By using the rectifier model and considering the instantaneous power theory [7], it is possible to predict the behavior of the input active power and reactive power at the input of the converter. Then, by defining an appropriate cost function it is possible to directly control the power flow between the converter and the grid [8].

The switching state of the converter is changed at equidistant time instants and is constant during a whole sampling interval. On each sampling interval, the control strategy selects the switching state that will be applied by minimization of a cost function.

Predictive power control has no internal control loops and does not need external modulators. The currents are forced by directly controlling the active and reactive power.

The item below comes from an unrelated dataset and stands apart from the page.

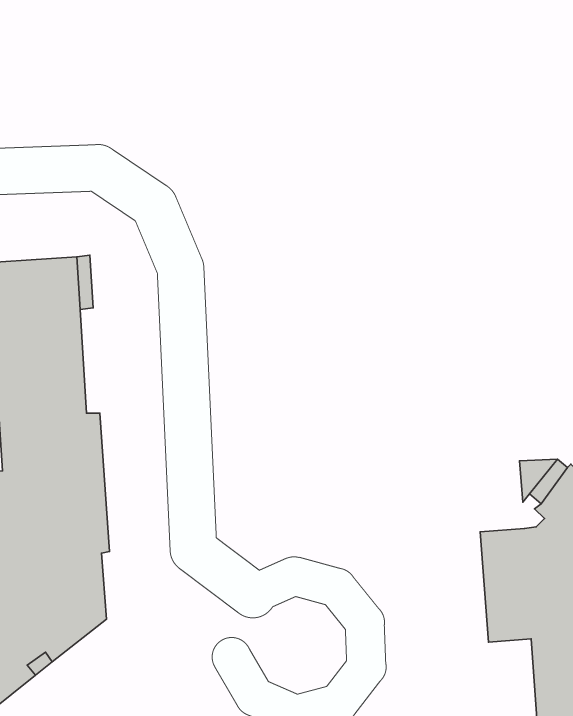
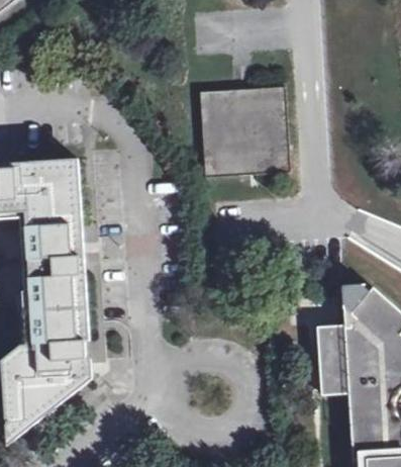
building: none -> [200,86,290,175]

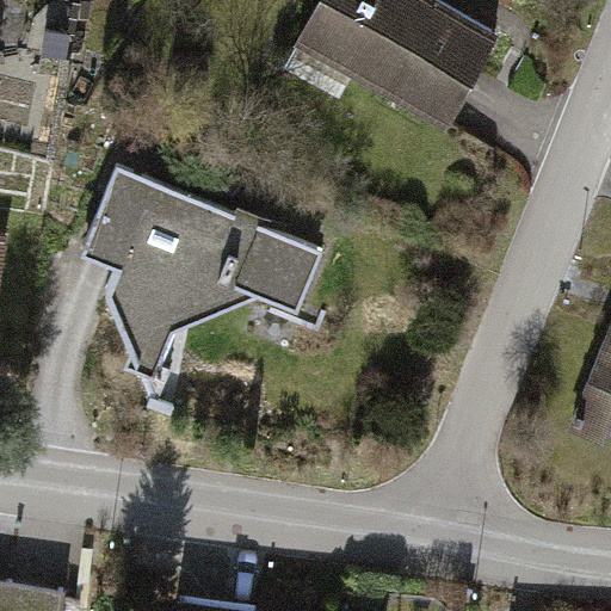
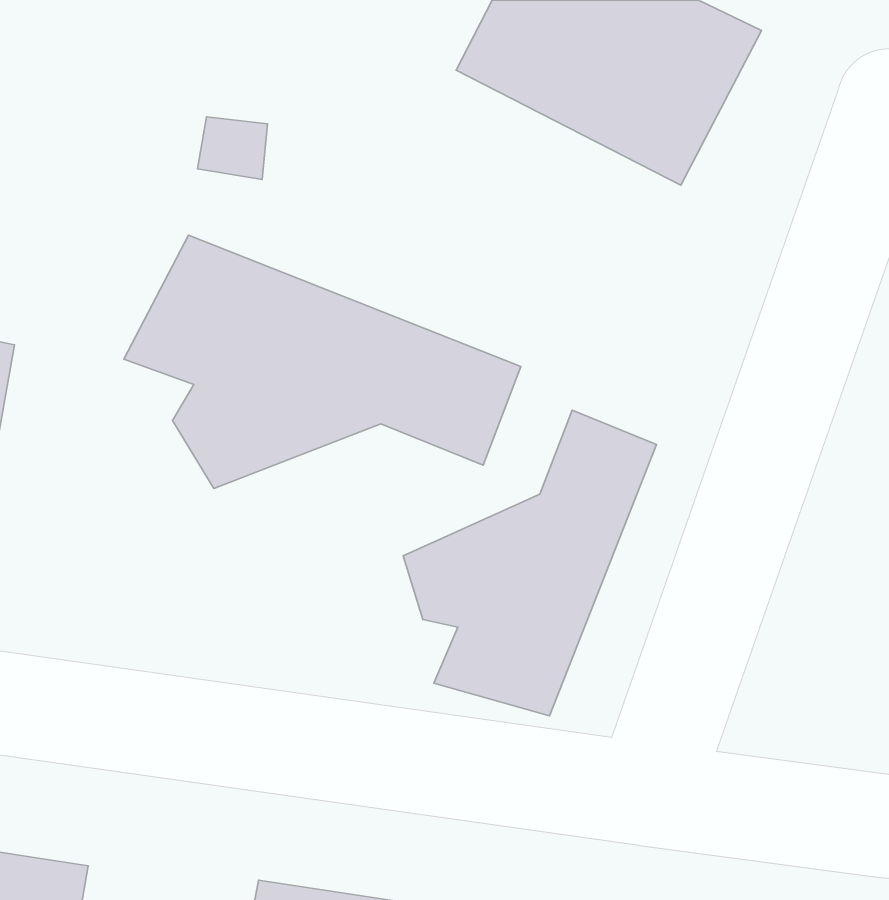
building: none -> [403,410,657,716]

The block diagram of the control strategy is shown in Figure 6.9. The input currents **i**_{s}(*k*) are measured and the future current **i**_{s}(*k* + 1) is calculated using the applied converter voltage **v**_{afe}(*k*). Predictions of the future current **i**_{s}(*k* + 1) are generated for each one of the seven possible voltage vectors **v**_{afe} generated by the AFE. These predictions are used to calculate the future input active and reactive power, *P*_{in}(*k* + 1) and *Q*_{in}(*k* + 1), using (6.13) and (6.14). Each prediction of *P*_{in}(*k* + 1) and *Q*_{in}(*k* + 1) is evaluated by the cost function *g*_{afe}.